Here’s another view–thought I’m doubtful I’ll ever be buttoning that top button.

My swatches were undergauge even on size 11 US, where the fabric just didn’t feel beefy enough. I knit this on 10.5 US needles and knit the largest size–exactly as the pattern calls for it to be knit. It ended up smaller than the largest size, both in length and circumference but it (basically) still fits. It coulda shoulda been otherwise. But I lucked out.

I had trouble following the directions in the Melville book for seaming garter stitch with a slip stitch edge. Her photos weren’t doing it for me. And I just couldn’t–for the longest time—figure out her references to the “outside edge.” I eventually figured out that means the outermost edge of each of the fabrics being joined. In other words, it means you work what is really mattress stitch on the inner sides of the slipped stitches. Duh!

There are no slip stitch edges on the shoulders and I didn’t like the way my mattress stitch was working out. So I picked up stitches along the edge of both the front section and the back section–on 2 separate needles. To work the shoulder section of the seam, I worked a 3-needle bind-off, from the public side so the garter stitch-like ridge would form on the public side.

I heard that everyone is supposed to look nice or sort of OK in this coat, even rolly pollies. Hmm. ‘Nuf said. It would likely be more at home in a yurt on the Russian Steppes. But it is super cozy. And now I can join the rest of the knitting universe who’s knit this Einstein Coat as their garter stitch right of passage. I very much enjoyed the knit.

In my last post I whined about patterns that specify the yarn requirements only in terms of the number of skeins of a particular yarn. You may recall that my Kelbourne Wool Germantown was the gift that kept on giving for that reason. This time, it was my undergauge knitting that ended up leaving me with gobs of extra yarn. Also, from the outset, I knew I’d not be needing much of the yardage from the final humongous skein.

This bulky weight hat knits up super quickly. It’s Helen Rose’s freebie Cozy Ribbed Hat. All it took me to complete it was 85 yards of yarn, size 10 needles, and an hour or two of time.

I find the top interesting and rather organic, if a tad messy.

And still the yarn wasn’t used up. This is the Mermaid’s Purl’s Bulky Cabled Hat, another Ravelry freebie. My version used up about 130 yards of yarn. I knit on size 8 US needles for the ribbing and size 10 for the body of the hat.
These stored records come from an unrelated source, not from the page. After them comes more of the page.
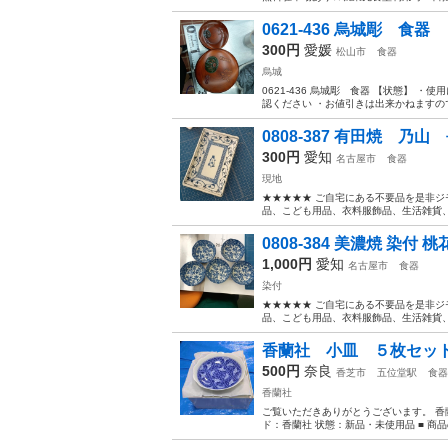
0621-436 烏城彫 食器
300円
愛媛
松山市
食器
烏城
0621-436 烏城彫 食器 【状態】
認ください ・お値引きは出来かねますので
0808-387 有田焼 乃
300円
愛知
名古屋市
食器
現地
★★★★★ ご自宅にある不要品を是非ジ
品、こども用品、衣料服飾品、生活雑貨、家
0808-384 美濃焼 染付 
1,000円
愛知
名古屋市
食器
染付
★★★★★ ご自宅にある不要品を是非ジ
品、こども用品、衣料服飾品、生活雑貨、家
香蘭社 小皿 ５枚セッ
500円
奈良
香芝市
五位堂駅
食器
香蘭社
ご覧いただきありがとうございます。 香
ド：香蘭社 状態：新品・未使用品 ■ 商品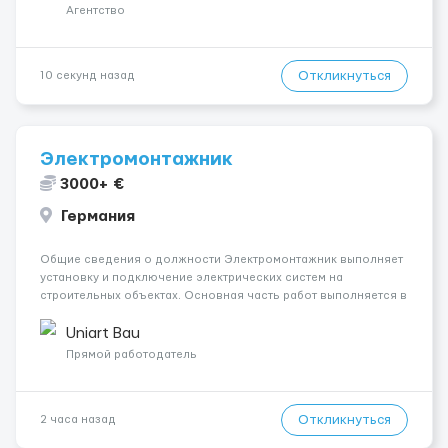
Агентство
Откликнуться
10 секунд назад
Электромонтажник
3000+ €
Германия
Общие сведения о должности Электромонтажник выполняет
установку и подключение электрических систем на
строительных объектах. Основная часть работ выполняется в
Берлине. Ищем профессионалов на месте, приглашения
делаем только для профессионалов с доказательным
Uniart Bau
портфолио Обязанности ...
Прямой работодатель
Откликнуться
2 часа назад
The pattern suggests adding a pom-pom. That would have been nice. But I rather liked the way the decreases resolved and didn’t want to obscure that design. Plus, I figured it made the hat a bit more unisex to leave the pom-pom off.

I was very much drawn to this next hat. I do not know how to crochet. I can crochet a chain. And, with a lot of hand-holding, I once crocheted a market bag out of rough kitchen cotton. But, to my knit-trained eyeballs, this hat looked like crochet. It’s Anne Claiborne’s Tenure Track. The pattern calls for Aran weight. But since my bulky weight Ecological Wool had already proved itself a lightweight when it came to gauge, I figured I’d be safe giving this hat a try.What creates a bit of a crochet vibe is granite stitch through the main body of the hat. I’ve not worked this stitch before. And I’ve not even heard of it. I was hooked. Granite stitch is a super easy sequence of 4 rounds. You knit round 1, purl 2 together throughout round 2, knit in the front and back of each stitch in round 3, and knit round 4. Easy peasy. I love the effect.

I nominate these crown decreases for a crown decrease prize. Really. It’s ridiculously perfect!

Another feature that makes Tenure Track shine is that it uses very beefy bobbles. If a knitter is going to go to the trouble of bobbling, why end up with limp little dangles? Beefy bobbles are better.  Try to say that three times in a row quickly. I’m inordinately fond of this hat. This one’s for me.